== Dataset extract ==
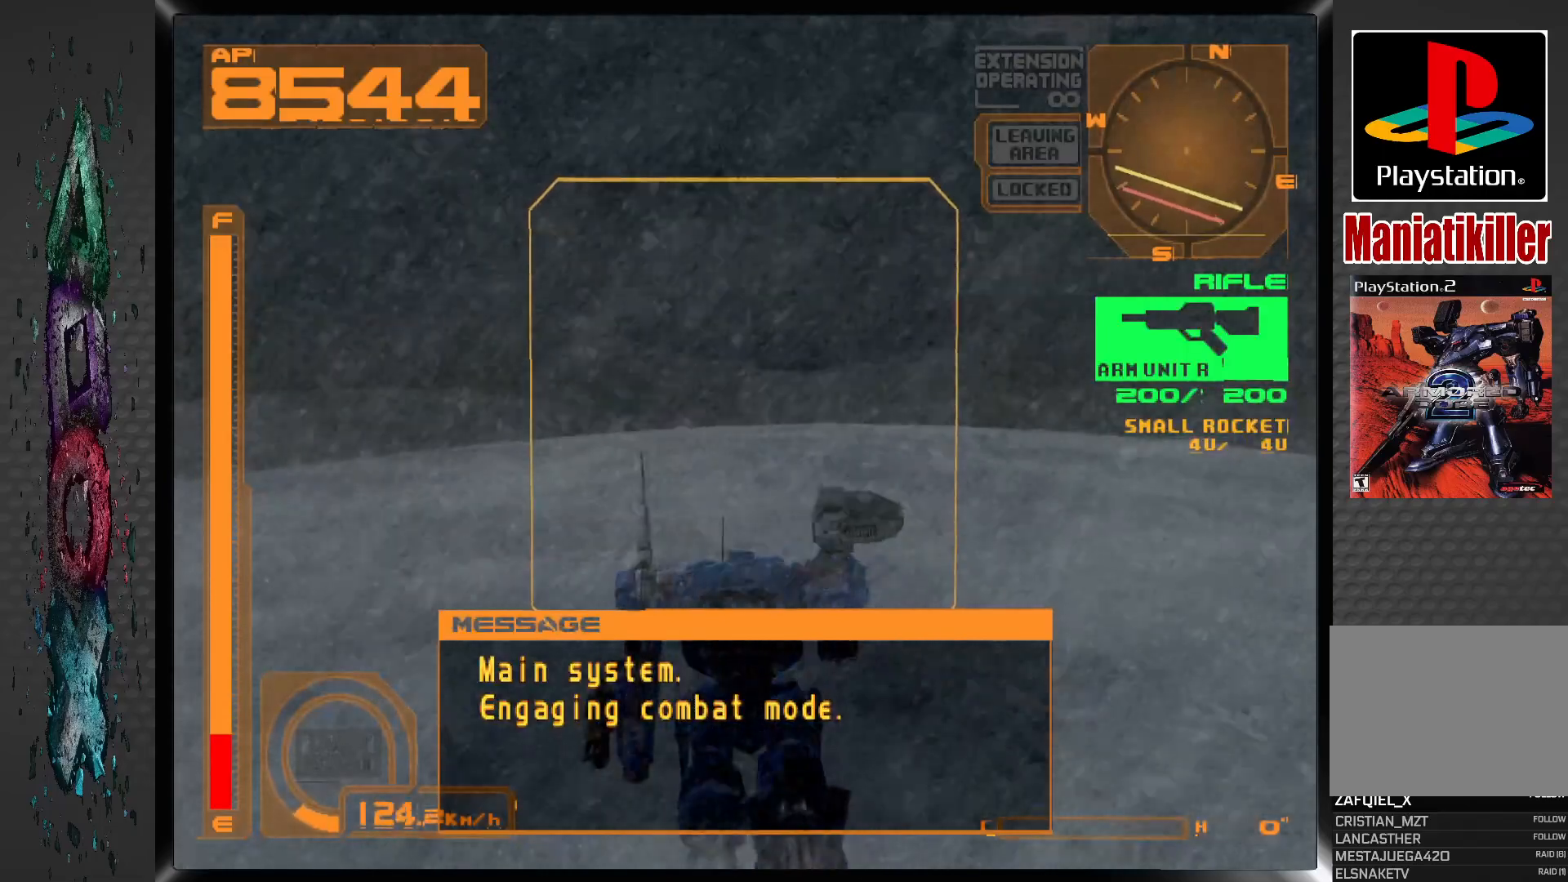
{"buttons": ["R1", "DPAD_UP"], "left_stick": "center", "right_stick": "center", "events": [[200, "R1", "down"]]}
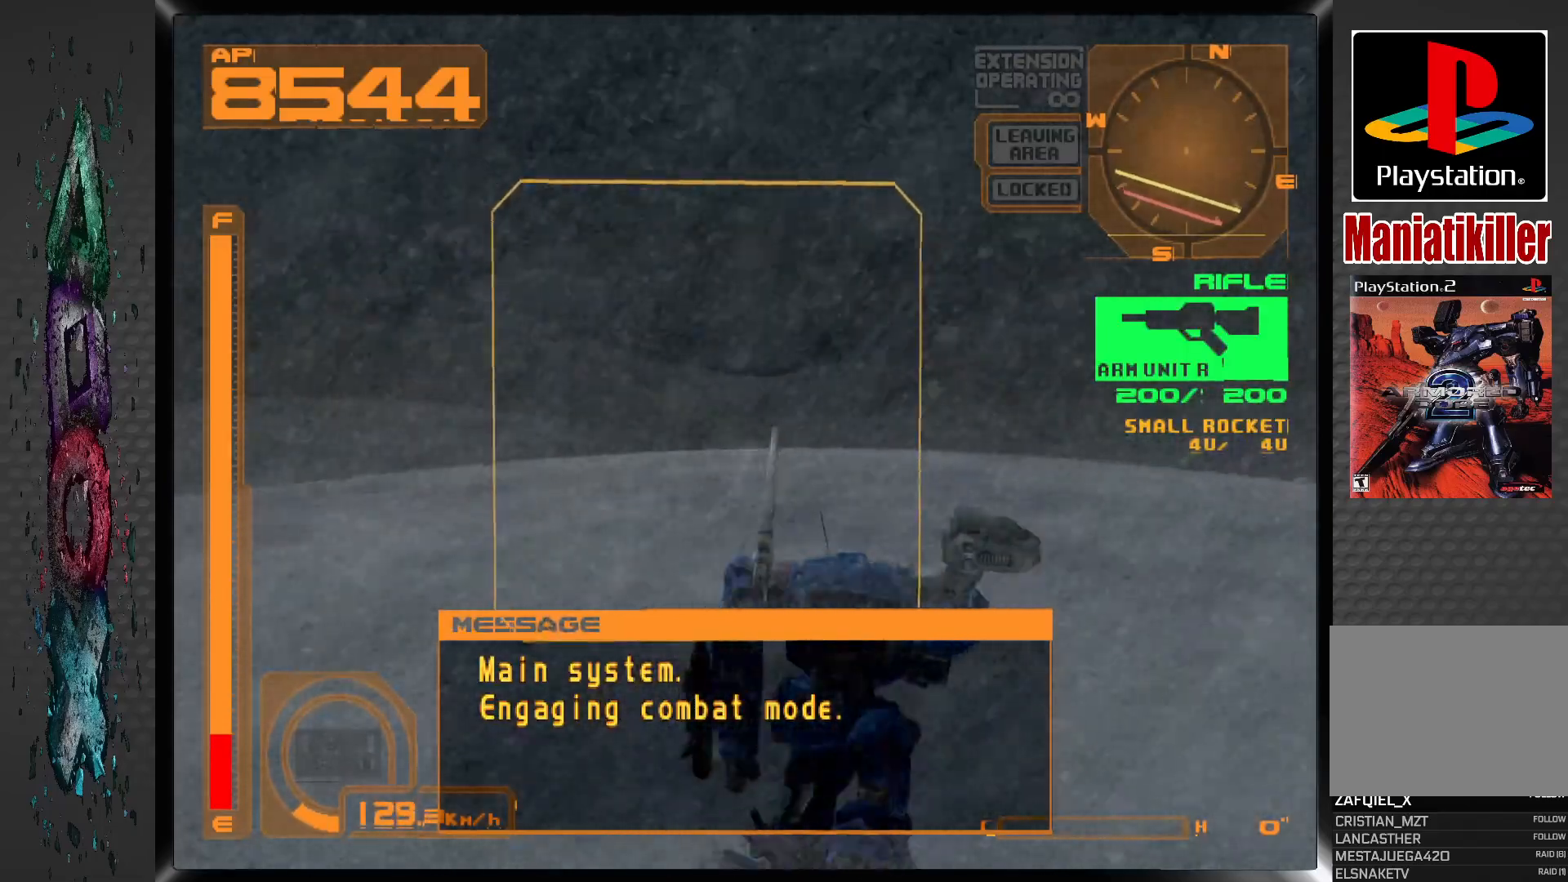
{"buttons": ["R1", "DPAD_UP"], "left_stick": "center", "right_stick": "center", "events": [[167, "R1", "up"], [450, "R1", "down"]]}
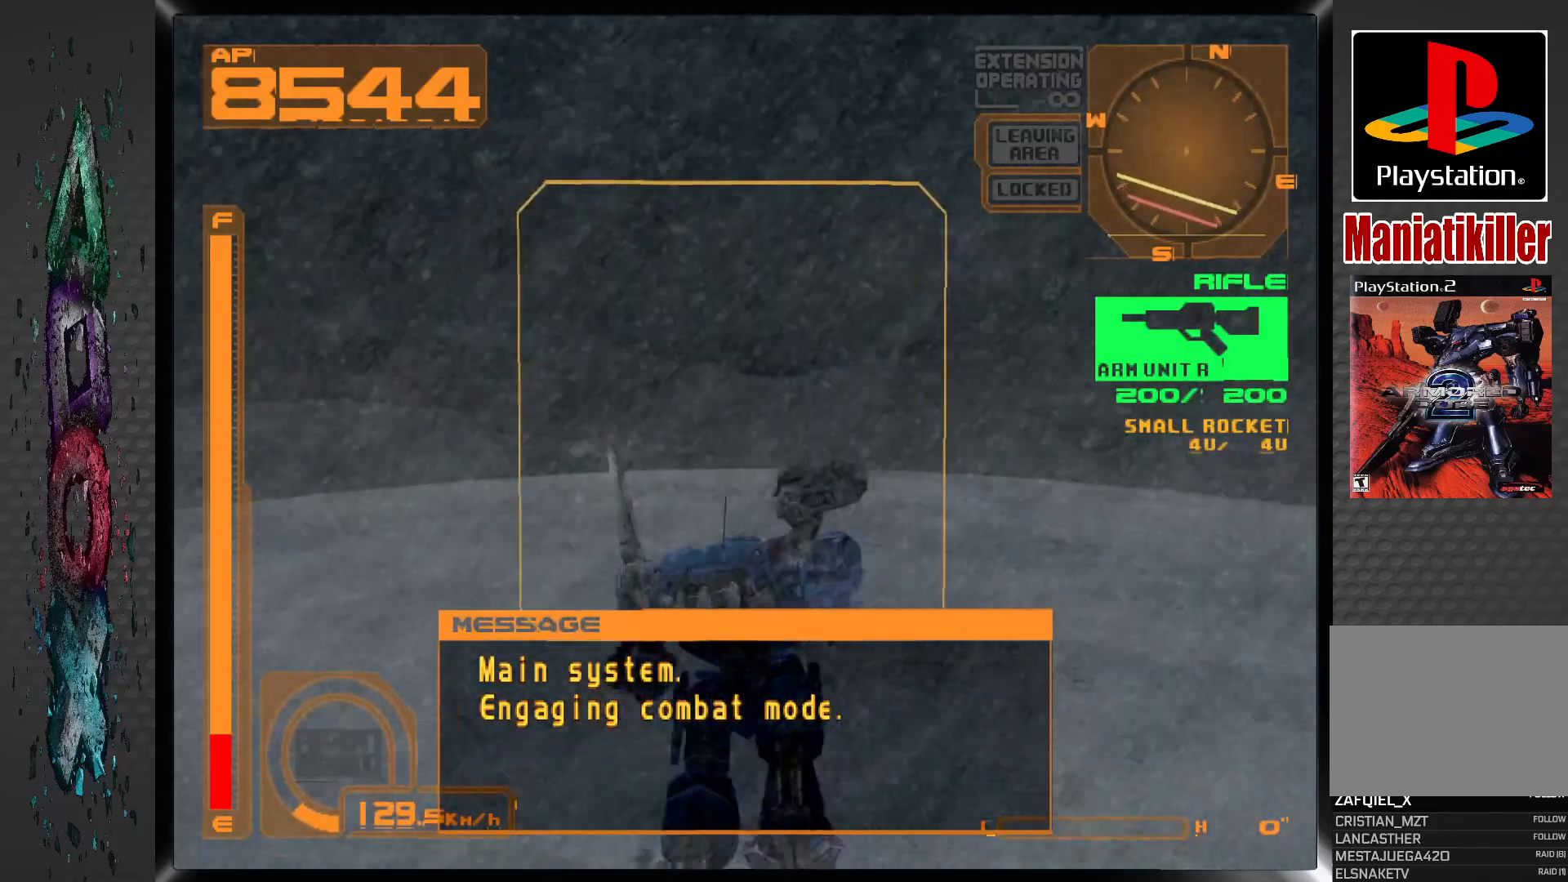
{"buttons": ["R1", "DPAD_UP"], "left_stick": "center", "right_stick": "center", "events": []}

== Your instructions ==
Print every line of the material above exactly as it reads, skipping the pictures.

== Output of the exercise ==
{"buttons": ["R1", "DPAD_UP"], "left_stick": "center", "right_stick": "center", "events": [[200, "R1", "down"]]}
{"buttons": ["R1", "DPAD_UP"], "left_stick": "center", "right_stick": "center", "events": [[167, "R1", "up"], [450, "R1", "down"]]}
{"buttons": ["R1", "DPAD_UP"], "left_stick": "center", "right_stick": "center", "events": []}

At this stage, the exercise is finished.